County to pay $92,500 for audits of fire companies Results won't be made available to the public

December 16, 1997|By James M. Coram | James M. Coram,SUN STAFF

Carroll County will spend $92,500 on financial audits of its volunteer fire companies this spring, but the results will not be made public even though county tax dollars provide 85 percent of their operating budgets.

County Commissioners Donald I. Dell and Richard T. Yates expressed surprise yesterday when department heads told them in separate meetings that the audits -- the first the county has ever required of the fire companies -- will be kept private.

Comptroller Eugene C. Curfman told the commissioners that some fire companies commingle money raised at fund-raisers with county dollars and don't want to reveal their private holdings.

Curfman, past president of the county volunteer firefighters association, said some of Carroll's 14 fire companies fear that public disclosure of the audit findings could hurt fund-raising activities.
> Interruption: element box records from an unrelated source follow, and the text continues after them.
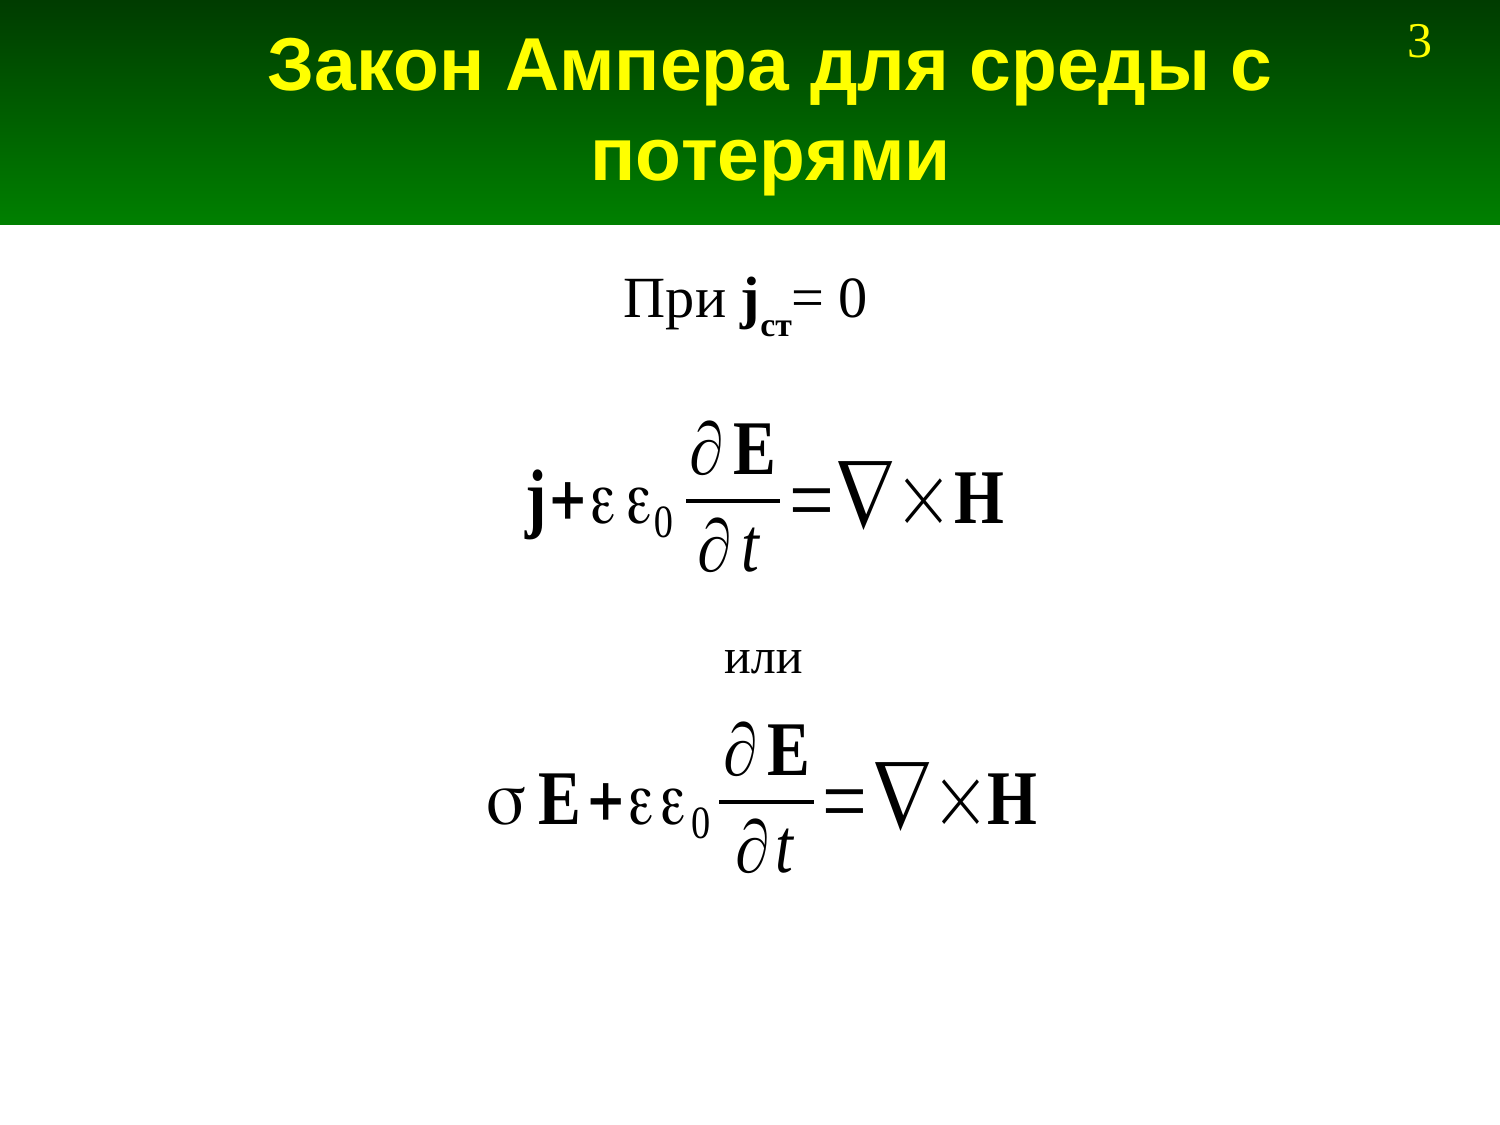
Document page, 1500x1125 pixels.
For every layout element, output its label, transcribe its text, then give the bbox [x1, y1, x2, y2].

text_box При jст= 0 [609, 251, 891, 366]
chart [470, 708, 1057, 892]
title Закон Ампера для среды с потерями [100, 7, 1441, 204]
text_box или [709, 616, 818, 691]
chart [505, 407, 1022, 591]
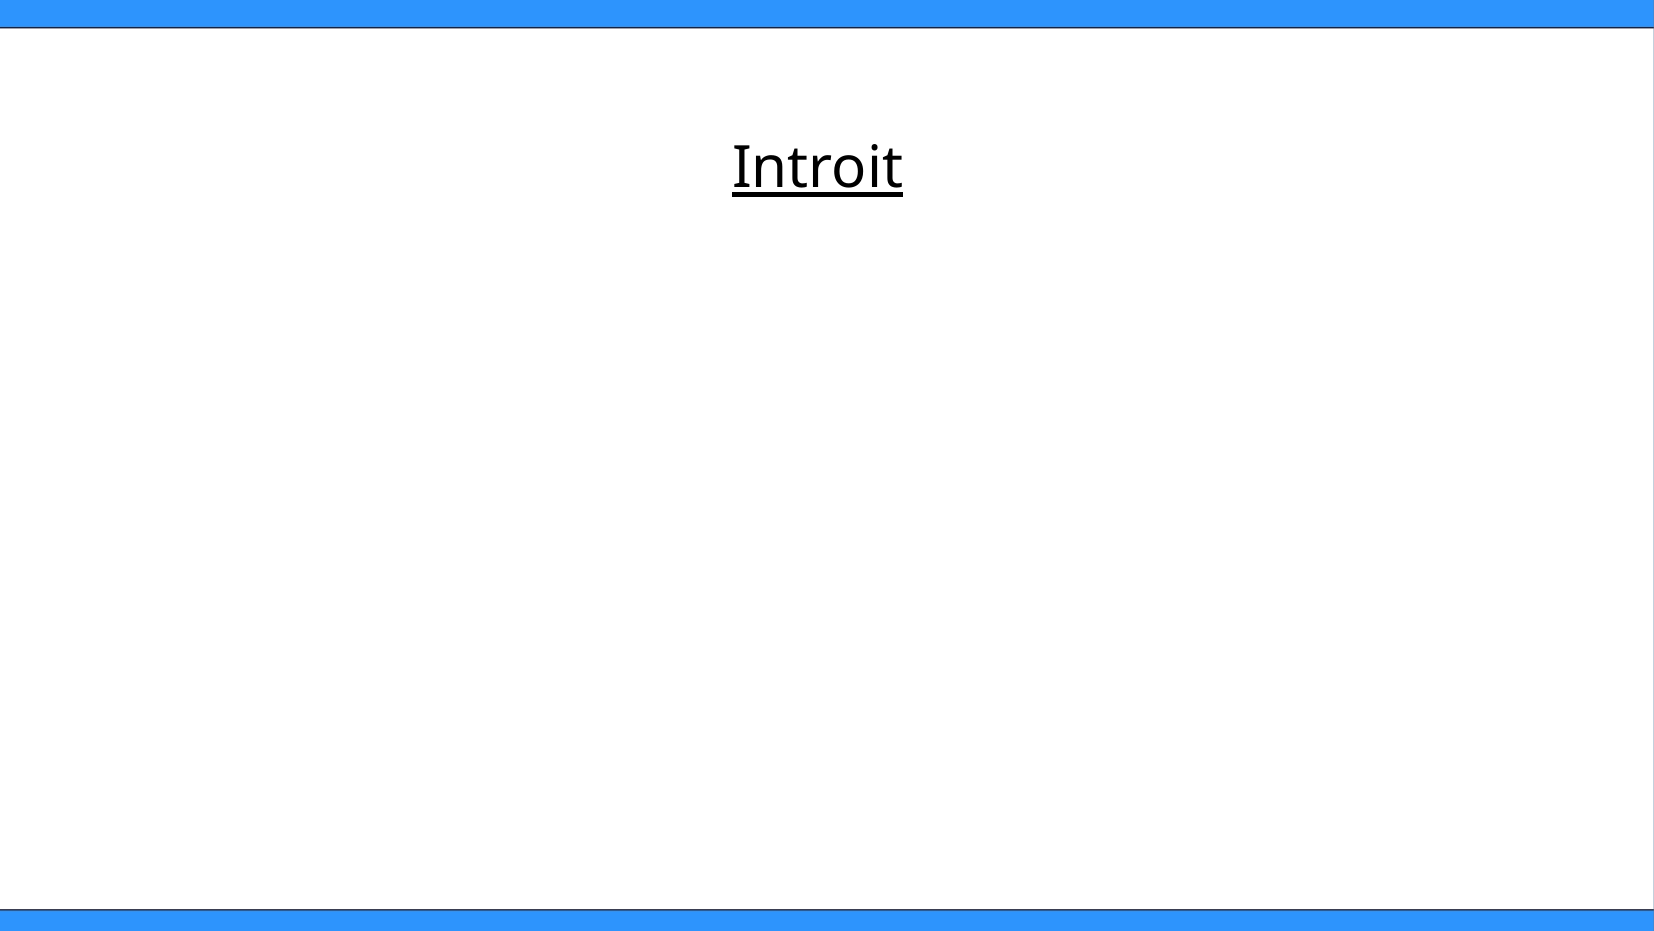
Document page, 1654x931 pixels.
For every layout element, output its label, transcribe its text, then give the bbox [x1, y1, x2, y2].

text_box Introit [105, 78, 1531, 241]
picture [0, 0, 1654, 931]
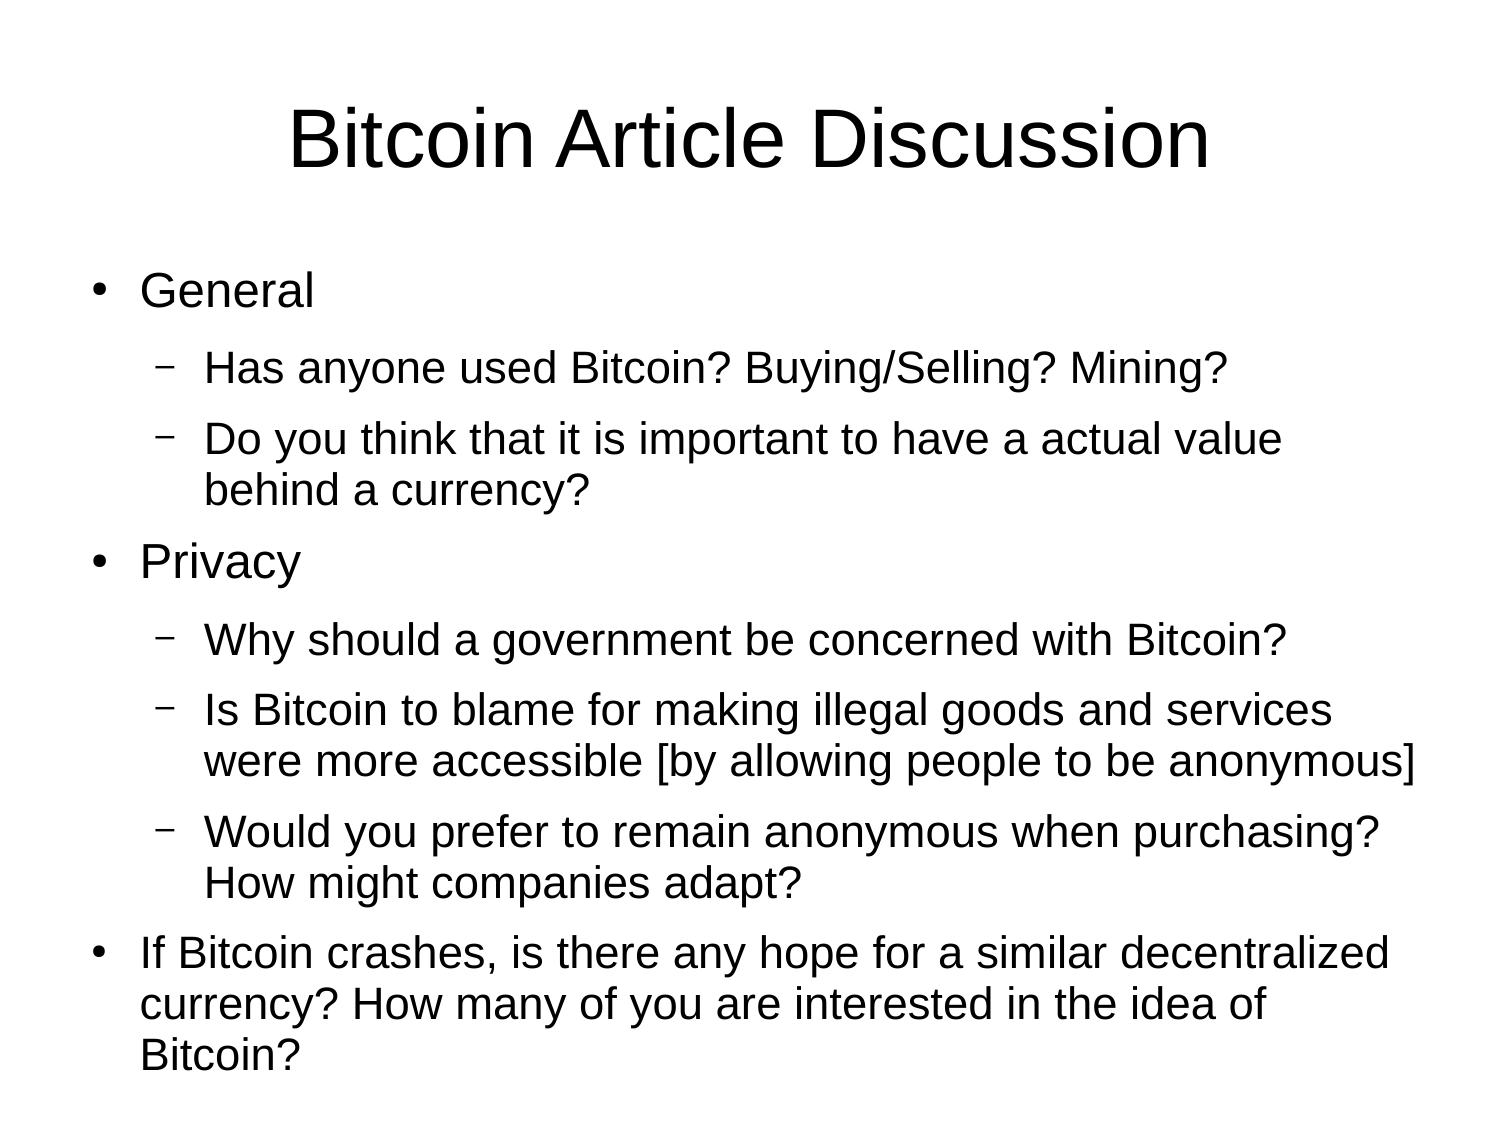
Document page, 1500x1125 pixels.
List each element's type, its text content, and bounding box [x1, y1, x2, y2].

title Bitcoin Article Discussion [75, 44, 1425, 233]
list General Has anyone used Bitcoin? Buying/Selling? Mining? Do you think that it is important to have a actual value behind a currency? Privacy Why should a government be concerned with Bitcoin? Is Bitcoin to blame for making illegal goods and services were more accessible [by allowing people to be anonymous] Would you prefer to remain anonymous when purchasing? How might companies adapt? If Bitcoin crashes, is there any hope for a similar decentralized currency? How many of you are interested in the idea of Bitcoin? [75, 263, 1425, 1125]
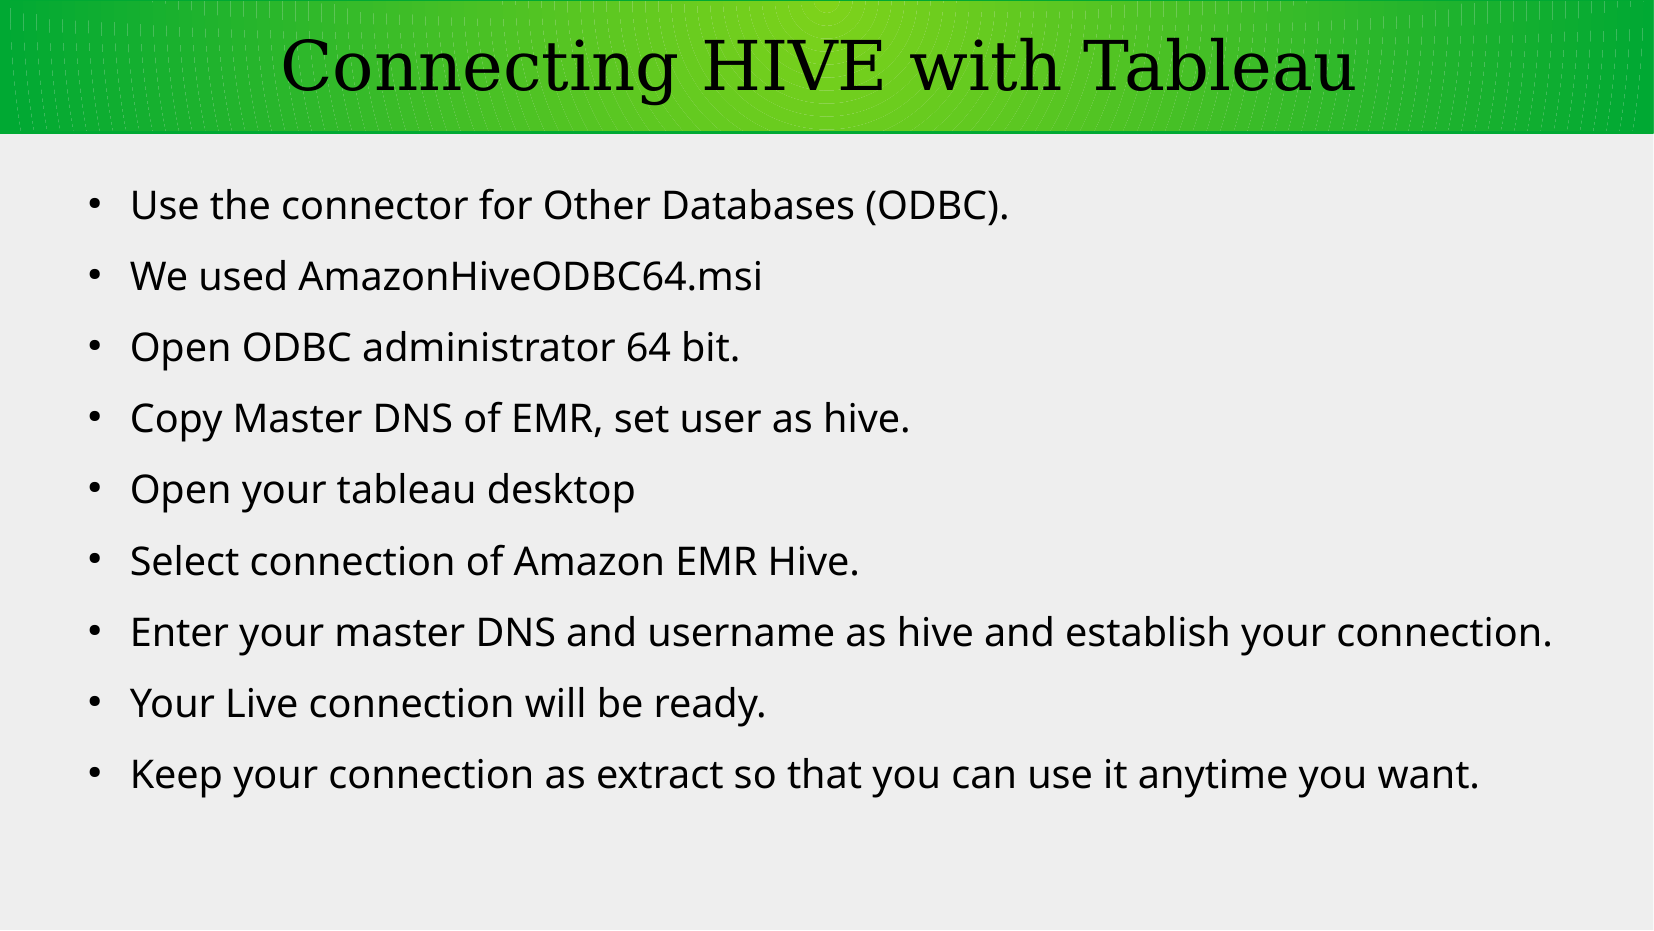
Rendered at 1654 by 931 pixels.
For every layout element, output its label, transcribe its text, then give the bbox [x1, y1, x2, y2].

Some companies have a lot of money in bank accounts that they plan to use for large purchases, such as fire trucks, he said, but potential contributors might not be aware that those funds have already been targeted for future use.

The county is picking up 85 percent of the fire companies' operating budgets in the current fiscal year -- $3.3 million. County officials plan to cover 90 percent of that budget in the fiscal year beginning July 1.

Yates told Curfman that he sees no reason why the county can't make public the audit of the county portion of the money.

"We don't need to know what they've raised privately," Yates said. "But what you give them from taxpayers should be revealed."

Curfman said the county may want to recommend that money raised privately from carnivals and other events be kept separate from county dollars so the audits could be made public.

But Steven D. Powell, county budget director, told the commissioners that such a change wouldn't make any difference.

"The issue is not the percent of county funding," but the fact that the fire companies are privately chartered and are entitled to keep their finances private, Powell said.

The "overall results" of the audits would be given to the commissioners and could be made public, he said, but the actual audit of each fire company would not.

Dell asked whether audits of the library and the community college would be public.

Powell said they would. What matters, he said, is not whether various agencies are run by public boards, but how the agencies are chartered.

"Things get gray pretty quickly," Dell said.